Ice Axes and Tools for Alpine Climbing
by Michael Powers, IFMGA
AAI Senior Guide & Director for Staff Development
From the December 2005 edition of AAI's E-newsletter
On a technically oriented alpine climb involving a good amount of snow and ice climbing, do you bring two technical ice axes or just one technical axe and one long mountaineers axe? Can you self arrest just as well with an ice climbing axe with a reverse curve? And can you recommend an ice axe that will perform well on water ice as well as in an alpine situation? Thanks for your input. I'm buying new axes for this season that will be used mostly for waterfall ice, but I want a versatile tool and there are many to choose from.

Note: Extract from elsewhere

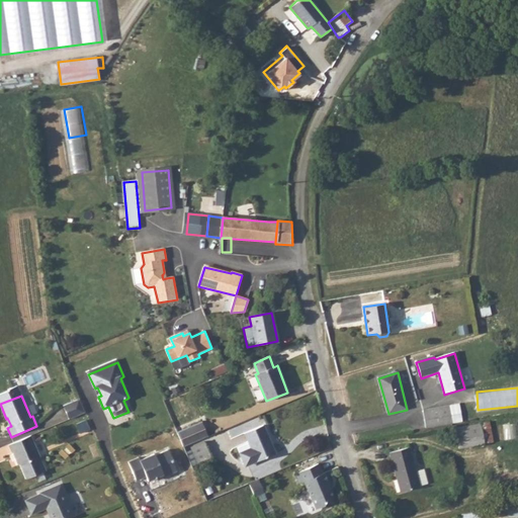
[(65,407),(70,420),(86,413),(80,400),(65,407)]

- Gary Buontempo (Franklin Square, NY)
That is a great age-old question.
If there is a significant amount of steepish ice (say 200 feet or more) of something over 50 degrees then I'll often bring two short technical tools. These tools are too short for glacier travel so I'll use a ski pole for the moderate glacier travel and keep a technical tool handy for crevasse rescue.
If there is only a moderate amount of steep ice, or if the ice is neve (and not brittle) then I'll use one technical tool and a longer ice axe. It is more difficult to self-arrest with a technical tool. I think the Grivel Air Tech Evolution performs great as a light ice axe and can still climb some alpine ice. It's my favorite tool.